This year marks the 50th anniversary of the Congressional Budget and Impoundment Control Act. The act, enacted in July 1974, was the last major piece of legislation that President Nixon signed into law before leaving office under the certainty of impeachment and conviction.
The act has two parts. One that directly applies to the legislative branch’s “congressional” budget process and the second — its raison d’être — presidential power to impound monies appropriated by Congress.
One can seriously ask — what is there to celebrate on this 50th anniversary of the Congressional Budget Act? I agree. The current congressional process has failed, witnessed most clearly this year with unending continuing funding resolutions likely to stretch nearly three-quarters of the way through the current fiscal year.
In its 50-year history, Congress performed what was required by the act and adopted a budget 36 times. Over that time, Congress failed 14 times to adopt a budget blueprint to guide spending and revenue decisions. Except for 1999, the breakdown has occurred entirely in this century. Even when Republicans and Democrats controlled both the House and Senate, Congress could not agree to a budget six times.
Further, when Congress adopted budgets in this century, they were designed to trigger a reconciliation process to advance a partisan agenda and circumvent the 60-vote hurdle in the U.S. Senate. This included a 2017 attempt to repeal the Affordable Care Act, a 2018 attempt to advance major tax cuts, a 2021 resolution to expand services addressing the COVID pandemic and a 2022 resolution to address inflation.
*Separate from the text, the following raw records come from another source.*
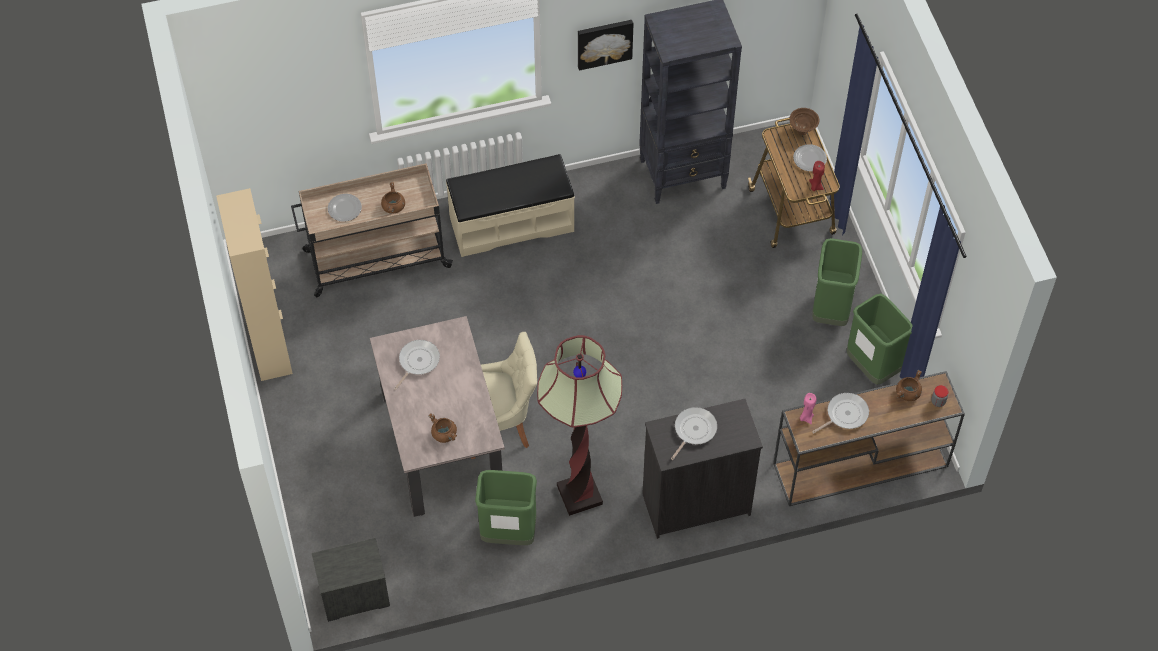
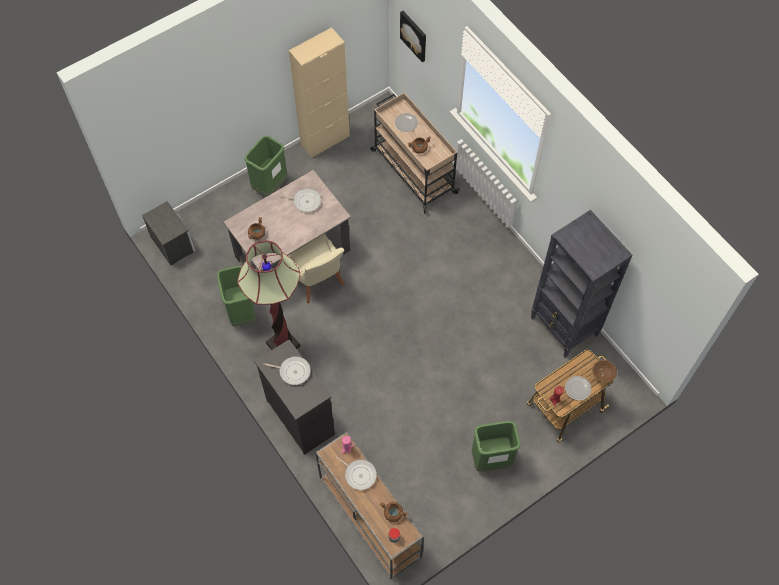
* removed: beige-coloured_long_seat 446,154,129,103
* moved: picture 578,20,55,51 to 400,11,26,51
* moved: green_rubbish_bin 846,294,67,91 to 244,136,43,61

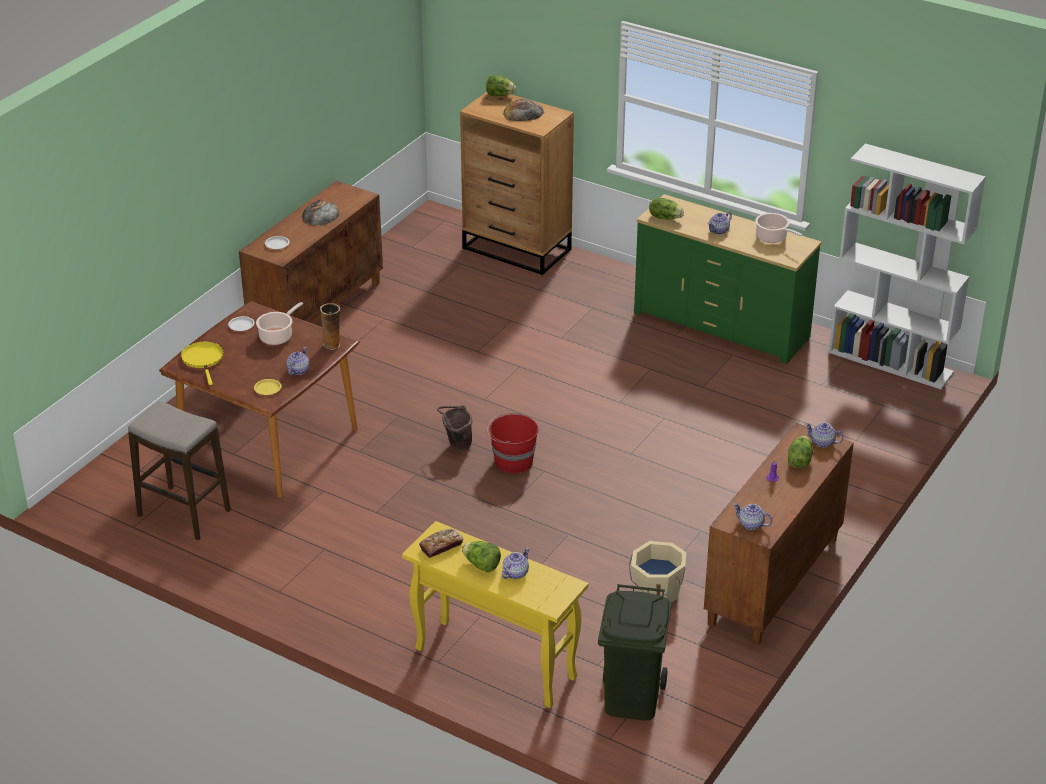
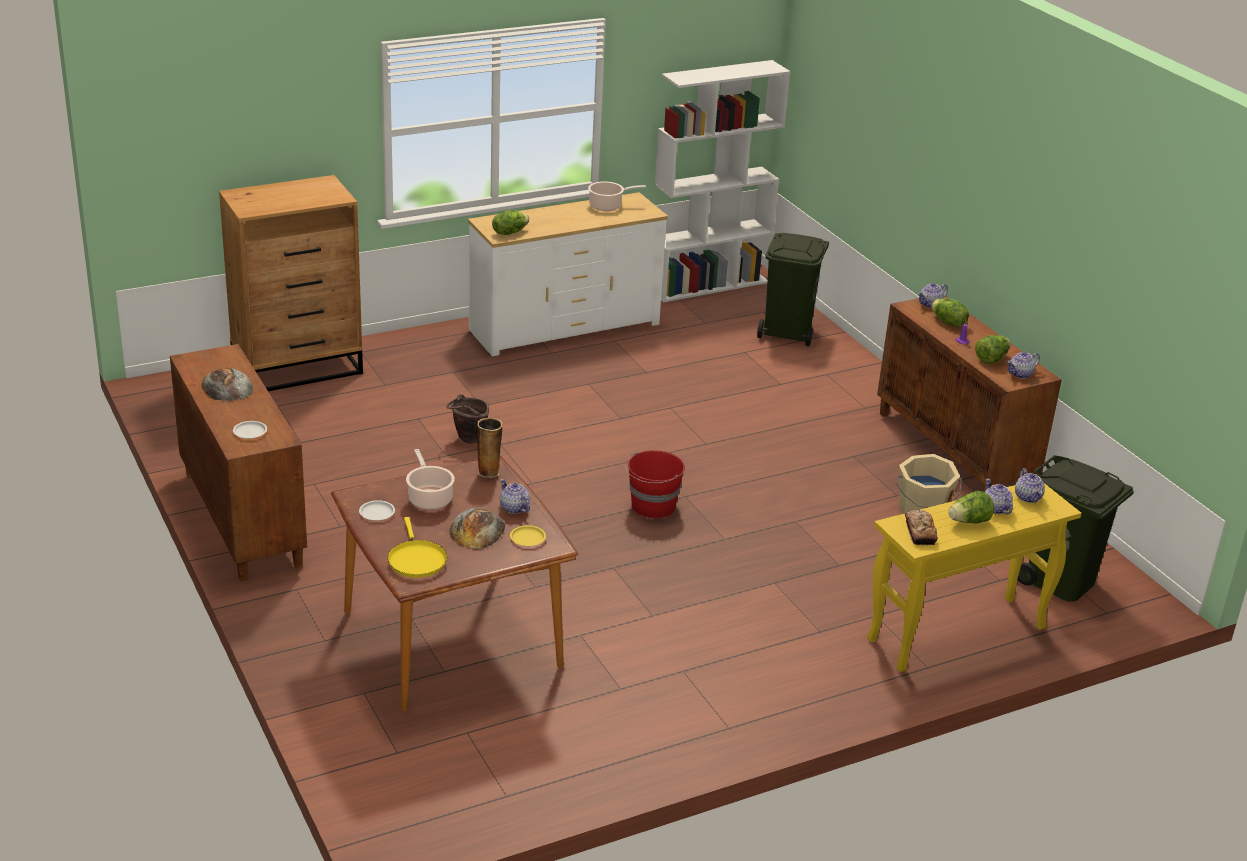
* removed: stool 128,401,103,139
* added: green_rubbish_bin 757,233,72,113
* moved: brown-coloured_bucket 437,405,35,46 to 446,394,43,50
* moved: head_of_lettuce 486,75,30,21 to 975,335,35,29
* moved: baked_bread 503,99,41,22 to 449,508,57,41
* moved: pot_for_tea 708,212,24,22 to 1015,468,30,35
* recoloured: green_drawer_chest 634,194,188,170 to whitish_drawer_chest 468,192,200,164
* turned: yellowish_pan 181,341,43,44 = 388,517,59,61 120 degrees counterclockwise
It is hard to argue that these partisan budgets did anything to address the larger issue of spiraling deficits and debt. Indeed, quite the contrary.
Admittedly even when Congress agreed to spending and revenue limits, any additional appropriation bills regularly missed being completed by the start of the new fiscal year. Consider that in the past 50 years under the Congressional Budget Act, all regular appropriation bills have been enacted only three times before the Oct. 1 start date. The last time this occurred was 1995, 29 years ago.
So setting aside the legislative branch’s fiscal follies in this century, what other tools exist to address spending decisions?
Two major federal statutes define Article I of the Constitution’s restrictions that “no money shall be drawn from the Treasury but in Consequence of Appropriations made by Law.” Those are the Antideficiency Act of 1870 and the Impoundment Control Act of 1974.
As part of the 50th anniversary, how successful has the Impoundment Control Act been in addressing the country’s growing debt problem?
According to former President Trump’s campaign, not much. Trump has pledged to “restore executive branch impoundment authority to cut waste, stop inflation and crush the Deep State” by challenging the constitutionality of the Impoundment Control Act in court and working with Congress to “overturn” it.
The day before Trump left office, Russell Vought, his Office of Management and Budget director, issued a letter to the House Budget Committee stating that the act was “unworkable in practice” because it “micromanages the president’s execution of the laws.” The letter went on to state that final appropriations were ceilings, not floors.
If this is true, then what would be the purpose of the Impoundment Control Act? A president could simply determine what to spend or not of the monies appropriated by Congress.
In other words, the power of the purse under a second Trump administration could be significantly altered. This is exactly what precipitated the act’s enactment under President Nixon’s historic impoundments.
The Impoundment Control Act gives any president the authority to propose impoundments, or rescissions and notify Congress through a special message. Within 45 days, Congress can approve the request, or the funds must be released. In the act’s history, all presidents except George W. Bush and Obama have proposed to rescind spending to the tune of over $144 billion. Congress accepted $25 billion of these requests but paradoxically went further and on its own rescinded $384 billion in previously appropriated monies.
Certainly, some of those congressional rescissions were reprogrammed to other spending programs but remained within negotiated appropriation caps agreed to outside the normal process of adopting a budget resolution.
Which brings me back to the Congressional Budget Act.
The Antideficiency Act and the Impoundment Control Act apply only to that portion of government spending that is annually appropriated. This is only 30 percent of all federal spending.
Congress’s power of the purse would benefit if it would return to adopting a total budget, including the remaining 70 percent of federal spending, and if it met its yearly deadlines.
G. William Hoagland is a senior vice president at the Bipartisan Policy Center; former Senate staff and FNS-USDA administrator.